Pierson also did not bring up the incident during several hours of
testimony before the House panel on Tuesday. In an exchange with
Representative Jason Chaffetz, Republican of Utah, Ms. Pierson said that
she had briefed Mr. Obama about only one incident involving his safety
in 2014 — the case involving Mr. Gonzalez. “So
the only time you’ve briefed the president on perimeter security, the
president’s personal security, the first family’s security, has been one
time in 2014,” Mr. Chaffetz said.
“That’s correct,” she replied, just hours before news reports broke about the Atlanta incident. Ms.
Pierson had not been Mr. Obama’s first choice to lead the Secret
Service when he appointed her 18 months ago, according to several law
enforcement officials. As the White House searched in 2013 for a new
director to replace Mark Sullivan, who was retiring, White House
officials first offered the job to David O’Connor, a longtime agency
official who had recently taken a job as the head of global security for
Bain Capital.
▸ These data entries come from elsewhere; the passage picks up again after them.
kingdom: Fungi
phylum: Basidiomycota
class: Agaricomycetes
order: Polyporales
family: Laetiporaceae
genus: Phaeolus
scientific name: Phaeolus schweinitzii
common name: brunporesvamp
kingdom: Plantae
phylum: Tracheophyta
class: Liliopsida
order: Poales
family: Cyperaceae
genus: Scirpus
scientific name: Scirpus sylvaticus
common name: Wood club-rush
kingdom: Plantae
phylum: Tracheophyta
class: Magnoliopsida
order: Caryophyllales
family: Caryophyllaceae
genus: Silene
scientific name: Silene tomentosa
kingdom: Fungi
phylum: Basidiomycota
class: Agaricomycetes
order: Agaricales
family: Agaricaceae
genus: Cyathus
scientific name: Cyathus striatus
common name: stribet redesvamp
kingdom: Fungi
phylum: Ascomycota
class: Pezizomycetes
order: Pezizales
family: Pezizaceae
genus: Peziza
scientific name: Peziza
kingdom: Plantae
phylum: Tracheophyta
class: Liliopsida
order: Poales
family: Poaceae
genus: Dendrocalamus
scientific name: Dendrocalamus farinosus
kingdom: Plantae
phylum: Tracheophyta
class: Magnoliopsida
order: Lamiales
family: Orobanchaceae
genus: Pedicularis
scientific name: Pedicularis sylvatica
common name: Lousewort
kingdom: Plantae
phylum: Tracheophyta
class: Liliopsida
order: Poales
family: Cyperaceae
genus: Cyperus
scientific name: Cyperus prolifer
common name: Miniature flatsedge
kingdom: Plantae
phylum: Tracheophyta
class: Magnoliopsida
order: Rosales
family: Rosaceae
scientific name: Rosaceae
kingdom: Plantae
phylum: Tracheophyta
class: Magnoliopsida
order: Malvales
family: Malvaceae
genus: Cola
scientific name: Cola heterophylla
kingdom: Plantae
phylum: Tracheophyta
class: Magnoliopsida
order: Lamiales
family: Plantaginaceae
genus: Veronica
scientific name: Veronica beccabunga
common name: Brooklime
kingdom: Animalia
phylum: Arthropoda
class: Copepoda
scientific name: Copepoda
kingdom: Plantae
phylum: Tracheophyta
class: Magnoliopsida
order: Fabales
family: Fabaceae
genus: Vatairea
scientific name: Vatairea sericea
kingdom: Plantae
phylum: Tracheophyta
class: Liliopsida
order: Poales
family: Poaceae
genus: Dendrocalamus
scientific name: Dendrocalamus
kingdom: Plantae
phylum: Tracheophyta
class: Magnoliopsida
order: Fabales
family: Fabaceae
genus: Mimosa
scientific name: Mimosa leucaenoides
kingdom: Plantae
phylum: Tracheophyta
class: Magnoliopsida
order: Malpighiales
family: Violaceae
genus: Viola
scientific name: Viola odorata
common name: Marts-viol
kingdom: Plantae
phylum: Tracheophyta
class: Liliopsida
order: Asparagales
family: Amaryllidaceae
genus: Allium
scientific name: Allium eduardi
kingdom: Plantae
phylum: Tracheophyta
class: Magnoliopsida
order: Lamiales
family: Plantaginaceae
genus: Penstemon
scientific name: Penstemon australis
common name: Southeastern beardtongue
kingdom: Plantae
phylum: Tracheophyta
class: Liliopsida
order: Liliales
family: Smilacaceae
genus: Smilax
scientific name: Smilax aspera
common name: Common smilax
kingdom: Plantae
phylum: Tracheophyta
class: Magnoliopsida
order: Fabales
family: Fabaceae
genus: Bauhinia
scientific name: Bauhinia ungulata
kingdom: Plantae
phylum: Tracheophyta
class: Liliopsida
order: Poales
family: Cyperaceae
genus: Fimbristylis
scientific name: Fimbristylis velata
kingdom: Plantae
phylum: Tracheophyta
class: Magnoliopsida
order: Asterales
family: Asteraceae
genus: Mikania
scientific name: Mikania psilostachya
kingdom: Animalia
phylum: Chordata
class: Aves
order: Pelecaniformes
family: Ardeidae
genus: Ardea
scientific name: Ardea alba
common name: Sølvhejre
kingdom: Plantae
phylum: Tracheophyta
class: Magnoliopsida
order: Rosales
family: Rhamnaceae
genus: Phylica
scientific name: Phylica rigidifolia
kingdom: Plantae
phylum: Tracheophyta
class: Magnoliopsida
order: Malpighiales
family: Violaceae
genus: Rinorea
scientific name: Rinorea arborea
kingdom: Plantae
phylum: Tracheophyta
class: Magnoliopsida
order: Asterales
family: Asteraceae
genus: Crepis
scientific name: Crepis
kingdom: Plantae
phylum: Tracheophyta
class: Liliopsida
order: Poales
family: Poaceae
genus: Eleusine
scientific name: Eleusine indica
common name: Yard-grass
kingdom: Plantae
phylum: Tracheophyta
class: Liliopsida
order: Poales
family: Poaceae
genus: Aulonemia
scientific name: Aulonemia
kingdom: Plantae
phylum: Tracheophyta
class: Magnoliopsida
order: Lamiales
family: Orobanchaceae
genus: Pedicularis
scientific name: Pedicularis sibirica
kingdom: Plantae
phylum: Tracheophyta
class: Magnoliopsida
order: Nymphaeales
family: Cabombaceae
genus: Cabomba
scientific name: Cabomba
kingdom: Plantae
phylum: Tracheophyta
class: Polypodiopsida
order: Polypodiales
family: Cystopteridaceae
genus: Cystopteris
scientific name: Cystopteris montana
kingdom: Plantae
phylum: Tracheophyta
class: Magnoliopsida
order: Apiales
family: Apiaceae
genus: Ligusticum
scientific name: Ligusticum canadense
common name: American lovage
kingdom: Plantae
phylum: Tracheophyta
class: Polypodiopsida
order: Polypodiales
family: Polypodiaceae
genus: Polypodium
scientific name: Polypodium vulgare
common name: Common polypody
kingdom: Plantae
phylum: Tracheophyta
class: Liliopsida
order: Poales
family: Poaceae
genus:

But
despite making the offer to Mr. O’Connor, who was known as “the dean of
discipline” during his time at the Secret Service, the White House
continued to examine his background. Officials uncovered an incident in
the mid-1990s in which he had been accused — and ultimately cleared by
the Secret Service — of using a racial slur. Mr. O’Connor, who decided
against taking the job, declined to comment. Julia Pierson became the first female director of the U.S. Secret
Service in March 2013, tapped to change the culture of an agency that
was then marred by a Colombian prostitution scandal.
On
Wednesday, the intruder who jumped the White House fence, Mr. Gonzalez,
pleaded not guilty to charges of unlawfully entering a restricted
government building while carrying a weapon, carrying a dangerous weapon
in public and unlawfully possessing ammunition. The judge ruled that
Mr. Gonzalez would remain in detention until another hearing on Oct. 21. Representative
Elijah E. Cummings, Democrat of Maryland, commended Ms. Pierson on
Wednesday for stepping down, saying the move was in the best interest of
the Secret Service and the president. But he said more change was
necessary, including, possibly, more resignations. “I
don’t want us, after she’s left, to say to ourselves that everything is
resolved,” Mr. Cummings said. “Clearly there was a culture there that
was not healthy.” In
a brief interview with Del Quentin Wilber, a reporter for Bloomberg
News, Ms. Pierson said that she had resigned because “Congress has lost
confidence in my ability to run the agency,” according to a Twitter
message from Mr. Wilber shortly after the resignation was announced. Mr. Wilber also wrote that Ms. Pierson said: “I can be pretty stoic about all this, but not really. It’s painful to leave.”